(TESTO)
=======

Il modo che l'opinione
pubblica progressista ha trovato per giustificare le stragi europee
ha molto del moralismo cattocomunista: uno che fa una cosa del genere
dev'essere matto per forza, perché nessuno fa il male volendolo. Che
è un bel modo per affogare il particolare nel contesto, ma un contesto che non c'è. Fa
niente se questa epidemia di matti o di spostati scoppia in tempi di
terrorismo islamico, se le stragi fanatiche innescano, come si sa
benissimo, meccanismi di esaltazione e di emulazione: tutto è
risolto con lo squilibrio mentale, che ovviamente è da imputare al
logorio della vita moderna, come diceva Ernesto Calindri nella
pubblicità del Cynar, o all'alienazione monodimensionale
capitalistica come diceva Marcuse nella pubblicità del neomarxismo.

=======

Righe dei confini degli elementi:
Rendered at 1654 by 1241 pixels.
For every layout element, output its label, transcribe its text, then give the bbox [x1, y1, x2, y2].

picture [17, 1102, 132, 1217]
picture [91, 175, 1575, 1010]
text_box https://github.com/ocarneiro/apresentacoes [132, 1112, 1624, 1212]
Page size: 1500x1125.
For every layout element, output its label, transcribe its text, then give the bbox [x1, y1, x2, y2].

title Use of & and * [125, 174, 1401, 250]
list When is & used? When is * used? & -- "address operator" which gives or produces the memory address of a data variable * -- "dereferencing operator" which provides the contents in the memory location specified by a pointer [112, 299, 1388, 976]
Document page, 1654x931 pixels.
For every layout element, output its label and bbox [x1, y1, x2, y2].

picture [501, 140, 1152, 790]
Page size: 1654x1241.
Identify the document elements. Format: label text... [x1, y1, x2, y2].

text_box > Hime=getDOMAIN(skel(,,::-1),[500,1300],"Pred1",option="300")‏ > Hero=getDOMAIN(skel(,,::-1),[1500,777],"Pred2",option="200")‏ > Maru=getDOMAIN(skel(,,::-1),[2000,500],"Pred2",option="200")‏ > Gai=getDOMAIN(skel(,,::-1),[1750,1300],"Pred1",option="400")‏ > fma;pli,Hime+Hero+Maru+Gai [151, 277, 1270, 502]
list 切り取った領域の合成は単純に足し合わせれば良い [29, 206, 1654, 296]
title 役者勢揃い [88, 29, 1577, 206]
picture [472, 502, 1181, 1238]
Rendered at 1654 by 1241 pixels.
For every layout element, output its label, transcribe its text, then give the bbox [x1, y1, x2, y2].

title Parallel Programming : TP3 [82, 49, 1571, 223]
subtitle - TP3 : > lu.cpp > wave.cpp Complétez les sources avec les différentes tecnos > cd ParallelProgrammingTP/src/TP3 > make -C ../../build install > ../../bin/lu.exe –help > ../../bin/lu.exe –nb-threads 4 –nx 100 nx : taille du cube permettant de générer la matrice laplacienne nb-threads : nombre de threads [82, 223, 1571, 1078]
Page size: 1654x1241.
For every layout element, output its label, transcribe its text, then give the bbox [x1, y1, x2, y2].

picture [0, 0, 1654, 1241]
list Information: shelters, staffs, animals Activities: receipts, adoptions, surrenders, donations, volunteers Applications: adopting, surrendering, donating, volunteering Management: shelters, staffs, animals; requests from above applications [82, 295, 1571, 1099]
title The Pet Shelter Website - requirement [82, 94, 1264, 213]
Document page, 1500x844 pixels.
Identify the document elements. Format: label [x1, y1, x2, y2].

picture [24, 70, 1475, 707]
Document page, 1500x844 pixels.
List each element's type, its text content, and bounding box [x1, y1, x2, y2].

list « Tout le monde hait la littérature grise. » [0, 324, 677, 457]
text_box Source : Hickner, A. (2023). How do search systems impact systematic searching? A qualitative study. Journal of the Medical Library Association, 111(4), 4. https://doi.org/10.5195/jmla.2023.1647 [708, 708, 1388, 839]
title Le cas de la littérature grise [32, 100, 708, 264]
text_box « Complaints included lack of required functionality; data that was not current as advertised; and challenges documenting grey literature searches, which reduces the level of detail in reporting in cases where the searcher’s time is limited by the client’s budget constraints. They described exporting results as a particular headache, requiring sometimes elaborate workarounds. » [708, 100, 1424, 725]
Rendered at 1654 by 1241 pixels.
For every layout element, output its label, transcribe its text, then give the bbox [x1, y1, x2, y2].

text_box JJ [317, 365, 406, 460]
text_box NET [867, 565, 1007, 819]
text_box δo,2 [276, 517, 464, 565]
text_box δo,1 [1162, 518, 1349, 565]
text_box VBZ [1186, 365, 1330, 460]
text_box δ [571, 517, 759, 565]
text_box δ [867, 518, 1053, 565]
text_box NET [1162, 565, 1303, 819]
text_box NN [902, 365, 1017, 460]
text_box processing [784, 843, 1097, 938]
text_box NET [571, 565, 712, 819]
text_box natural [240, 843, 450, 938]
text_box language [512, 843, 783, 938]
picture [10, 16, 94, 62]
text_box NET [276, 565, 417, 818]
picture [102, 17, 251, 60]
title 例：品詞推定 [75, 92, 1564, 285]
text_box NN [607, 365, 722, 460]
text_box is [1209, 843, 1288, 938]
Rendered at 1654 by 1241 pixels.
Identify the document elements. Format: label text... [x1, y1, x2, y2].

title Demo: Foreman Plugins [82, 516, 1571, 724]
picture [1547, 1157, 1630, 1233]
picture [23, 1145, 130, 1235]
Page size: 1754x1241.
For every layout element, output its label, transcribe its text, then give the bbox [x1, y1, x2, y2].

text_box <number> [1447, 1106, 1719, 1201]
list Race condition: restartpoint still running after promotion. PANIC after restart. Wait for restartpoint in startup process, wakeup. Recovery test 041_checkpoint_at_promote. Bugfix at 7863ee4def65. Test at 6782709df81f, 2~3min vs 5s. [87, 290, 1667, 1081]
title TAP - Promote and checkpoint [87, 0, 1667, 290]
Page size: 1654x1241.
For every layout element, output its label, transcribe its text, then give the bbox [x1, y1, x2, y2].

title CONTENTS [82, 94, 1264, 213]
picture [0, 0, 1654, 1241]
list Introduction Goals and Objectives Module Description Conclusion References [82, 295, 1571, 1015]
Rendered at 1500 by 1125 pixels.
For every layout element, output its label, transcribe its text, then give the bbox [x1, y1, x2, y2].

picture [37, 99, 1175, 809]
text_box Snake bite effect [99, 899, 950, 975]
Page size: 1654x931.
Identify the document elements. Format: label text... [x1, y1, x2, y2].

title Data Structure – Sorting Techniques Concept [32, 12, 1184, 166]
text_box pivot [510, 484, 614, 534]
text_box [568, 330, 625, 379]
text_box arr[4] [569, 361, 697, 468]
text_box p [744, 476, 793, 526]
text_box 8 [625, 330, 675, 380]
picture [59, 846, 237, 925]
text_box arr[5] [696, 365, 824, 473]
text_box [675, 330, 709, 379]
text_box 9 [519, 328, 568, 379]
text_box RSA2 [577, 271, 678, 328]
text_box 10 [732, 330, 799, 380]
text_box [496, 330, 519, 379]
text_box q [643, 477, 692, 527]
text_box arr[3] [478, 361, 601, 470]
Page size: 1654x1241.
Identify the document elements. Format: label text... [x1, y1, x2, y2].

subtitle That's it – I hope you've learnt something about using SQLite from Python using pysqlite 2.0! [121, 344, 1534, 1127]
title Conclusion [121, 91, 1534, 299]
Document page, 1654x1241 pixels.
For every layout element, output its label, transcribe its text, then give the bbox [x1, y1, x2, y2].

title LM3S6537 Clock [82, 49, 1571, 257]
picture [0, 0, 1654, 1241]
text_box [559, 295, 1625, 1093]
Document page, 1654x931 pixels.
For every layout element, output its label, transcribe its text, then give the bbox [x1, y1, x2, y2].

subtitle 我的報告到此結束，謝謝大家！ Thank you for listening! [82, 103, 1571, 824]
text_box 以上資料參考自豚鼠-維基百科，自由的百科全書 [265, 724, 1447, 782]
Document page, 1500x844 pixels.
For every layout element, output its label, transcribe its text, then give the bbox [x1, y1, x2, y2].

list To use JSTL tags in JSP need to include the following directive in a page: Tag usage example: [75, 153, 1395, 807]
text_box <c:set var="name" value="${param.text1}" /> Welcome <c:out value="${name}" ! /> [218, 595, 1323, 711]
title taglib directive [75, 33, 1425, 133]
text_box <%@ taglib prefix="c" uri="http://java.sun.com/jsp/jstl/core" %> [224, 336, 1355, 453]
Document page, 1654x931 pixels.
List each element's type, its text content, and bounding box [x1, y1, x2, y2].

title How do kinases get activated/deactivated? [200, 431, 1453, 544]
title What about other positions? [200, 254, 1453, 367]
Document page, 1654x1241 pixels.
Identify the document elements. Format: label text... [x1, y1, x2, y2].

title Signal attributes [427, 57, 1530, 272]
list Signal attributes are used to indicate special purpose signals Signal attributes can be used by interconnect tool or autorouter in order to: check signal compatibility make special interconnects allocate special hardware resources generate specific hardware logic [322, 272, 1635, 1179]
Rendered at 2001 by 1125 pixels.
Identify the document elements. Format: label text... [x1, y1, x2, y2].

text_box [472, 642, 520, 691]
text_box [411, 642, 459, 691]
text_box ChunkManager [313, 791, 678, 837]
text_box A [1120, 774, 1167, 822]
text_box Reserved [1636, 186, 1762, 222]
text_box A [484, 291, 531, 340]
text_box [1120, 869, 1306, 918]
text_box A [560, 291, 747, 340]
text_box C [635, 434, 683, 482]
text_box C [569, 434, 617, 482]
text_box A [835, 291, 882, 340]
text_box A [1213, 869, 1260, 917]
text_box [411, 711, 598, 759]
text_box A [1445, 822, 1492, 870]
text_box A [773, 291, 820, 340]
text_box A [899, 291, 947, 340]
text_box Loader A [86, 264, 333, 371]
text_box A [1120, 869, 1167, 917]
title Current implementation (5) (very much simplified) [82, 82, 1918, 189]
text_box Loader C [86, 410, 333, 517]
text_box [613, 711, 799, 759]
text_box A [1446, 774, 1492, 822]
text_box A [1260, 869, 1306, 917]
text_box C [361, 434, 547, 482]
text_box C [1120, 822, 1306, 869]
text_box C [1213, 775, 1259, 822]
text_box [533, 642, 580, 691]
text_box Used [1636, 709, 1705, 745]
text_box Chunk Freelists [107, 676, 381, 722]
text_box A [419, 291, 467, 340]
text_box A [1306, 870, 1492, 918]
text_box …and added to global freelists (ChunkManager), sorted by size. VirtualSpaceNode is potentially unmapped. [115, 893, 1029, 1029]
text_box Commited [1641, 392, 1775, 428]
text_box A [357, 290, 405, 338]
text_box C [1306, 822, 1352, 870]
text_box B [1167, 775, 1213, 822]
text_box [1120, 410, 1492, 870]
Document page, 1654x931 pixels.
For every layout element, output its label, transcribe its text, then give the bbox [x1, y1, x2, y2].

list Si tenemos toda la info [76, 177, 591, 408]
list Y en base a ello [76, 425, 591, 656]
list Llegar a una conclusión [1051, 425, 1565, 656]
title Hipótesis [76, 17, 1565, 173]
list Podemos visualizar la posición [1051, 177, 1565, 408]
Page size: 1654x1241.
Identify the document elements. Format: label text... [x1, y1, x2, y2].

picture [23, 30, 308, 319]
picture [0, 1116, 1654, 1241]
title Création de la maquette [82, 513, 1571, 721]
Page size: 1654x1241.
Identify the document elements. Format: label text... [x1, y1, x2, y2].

=======

(ELENCO DEI COMPITI)
A: Nel testo sulle stragi europee, chi parlava del "logorio della vita moderna" e in quale pubblicità?
B: Prosegui il testo sulle stragi europee con un breve paragrafo che parta dopo la sua ultima frase.
Le righe provengono da una fonte diversa dal testo.

(RISPOSTE)
A: Ernesto Calindri, nella pubblicità del Cynar.

B:
Da qui a regredire all'antipsichiatria di Basaglia, è un attimo:
sono matti però non lo sono, sono alienati ma sani perché alienata
è la società dei consumi. Discorsi sconclusionati che si completano
col fatalismo cattolico: poteva andare peggio, potevano morirne di
più, "per fortuna è andata bene". Ma se va bene oggi,
andrà male domani. Ci si potrebbe chiedere come mai questi lunatici,
questi disadattati nel momento fatale trovano di che inneggiare ad
Allah, come possano da soli trovare armi e bucare le sicurezze
allertate perennemente, si potrebbe anche sospettare che all'opinione
pubblica e al potere che la manovra conviene più un disadattato che
un fanatico, ma, per non scadere in sospetti di dietrologia, restiamo
ai fatti ufficiali, alle versioni ufficiali. Solo che anche così, un
altro dettaglio non torna nelle consolazioni politicamente corrette:
se a fare una strage è uno in odor di migrazione, di accoglienza, è
un matto, se la fa un americano non è mai un depresso ma è colpa
delle troppe armi. Ogni tanto non farebbe male guardare il dito anziché la luna dei sistemi, delle teorie, delle
idee iperuraniche.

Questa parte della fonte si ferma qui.